No entendimento de Mérces da Silva Nunes: “o limite da autonomia individual, em relação à vacinação obrigatória, é a Constituição Federal que em seu artigo 5o, inciso II dispõe que ninguém será obrigado a fazer ou deixar de fazer alguma coisa senão em virtude de lei e o inciso VIII, assegura que ninguém será privado de direitos por motivo de crença religiosa ou de convicção filosófica ou política, salvo se as invocar para eximir-se de obrigação legal a todos imposta e recusar-se a cumprir prestação alternativa, fixada em lei.”
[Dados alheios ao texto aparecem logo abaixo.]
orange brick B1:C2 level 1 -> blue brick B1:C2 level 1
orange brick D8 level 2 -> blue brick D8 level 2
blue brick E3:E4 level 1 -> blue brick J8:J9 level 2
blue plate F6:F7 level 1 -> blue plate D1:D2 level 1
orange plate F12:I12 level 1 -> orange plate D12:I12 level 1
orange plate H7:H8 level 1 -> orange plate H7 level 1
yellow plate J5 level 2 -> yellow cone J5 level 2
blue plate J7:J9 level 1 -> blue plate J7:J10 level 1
O Supremo Tribunal Federal (STF) decidiu que o Estado pode determinar a obrigatoriedade da vacinação contra a Covid-19. Porém, fica proibido o uso da força para exigir a vacinação, ainda que possam ser aplicadas restrições a direitos de quem recusar a imunização.
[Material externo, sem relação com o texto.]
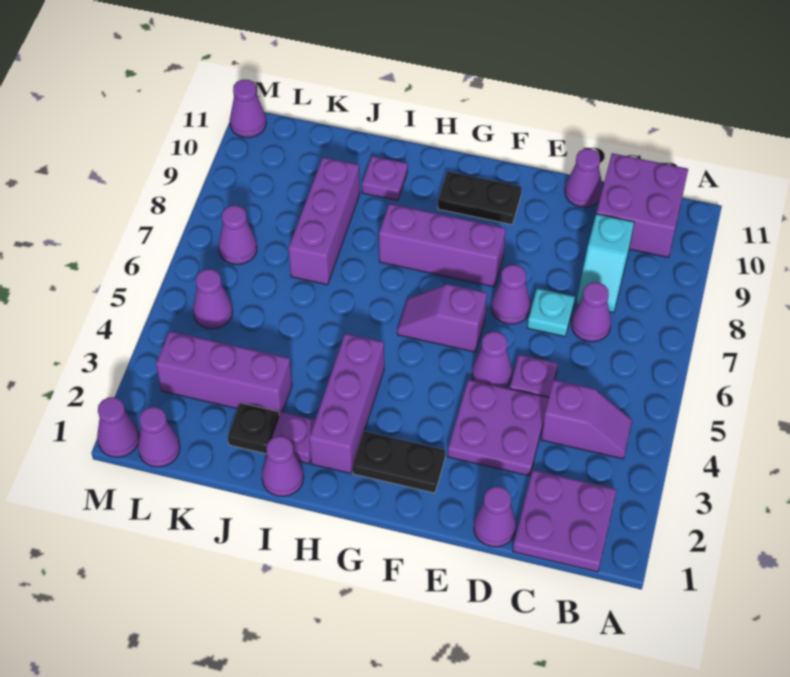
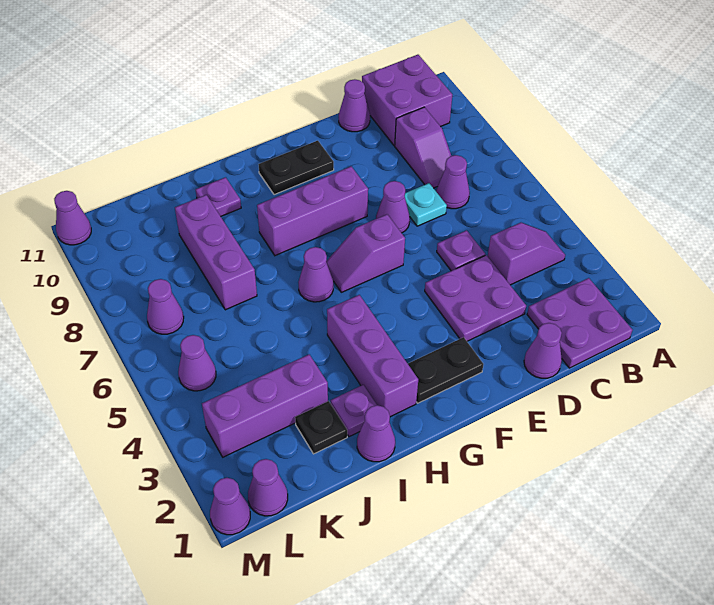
cyan slope C8:C9 level 1 top 9 -> purple slope C8:C9 level 1 top 9
purple cone E5 level 1 -> purple cone H6 level 1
Para o Ministro Ricardo Lewandowski, do Supremo Tribunal Federal, “enquanto na vacinação forçada há violação da integridade física da pessoa humana, inclusive, por meio de violência pelo Estado; na vacinação compulsória há a restrição ao exercício de determinadas atividades ou à frequência de determinados lugares”.    

Essa importante decisão, ressalte-se, já estava prevista no regime jurídico da vacina estabelecido pelo Programa Nacional de Imunizações que possibilita a existência de vacinas que sejam facultativas, obrigatórias e compulsórias consoante as peculiaridades de sua incidência e impacto sobre a saúde pública.

Uma das medidas mais efetivas para a prevenção de doenças, individual e coletivamente, ao evitar epidemias, a vacinação foi responsável por erradicar doenças como poliomielite, rubéola congênita e sarampo, e é a arma necessária para impedir que a pandemia de Covid-19 continue a paralisar o planeta.

Do ponto de vista ético, é aceitável defender o direito individual e não aceitar tudo o que seja obrigatório ou compulsório. Mas decidir com autonomia significa estar instruído com boas informações, como as que fez os brasileiros entenderem que em nome do interesse coletivo deveriam adotar a obrigatoriedade do uso do cinto de segurança e que a ninguém é dado o direito de fumar em locais fechados.

Tão importante quanto a responsabilização de quem recusa uma vacina, é a oportunidade de fazer fortalecer a autonomia do cidadão através do fornecimento de boas informações em saúde, que lhe permitam de fato decidir livremente.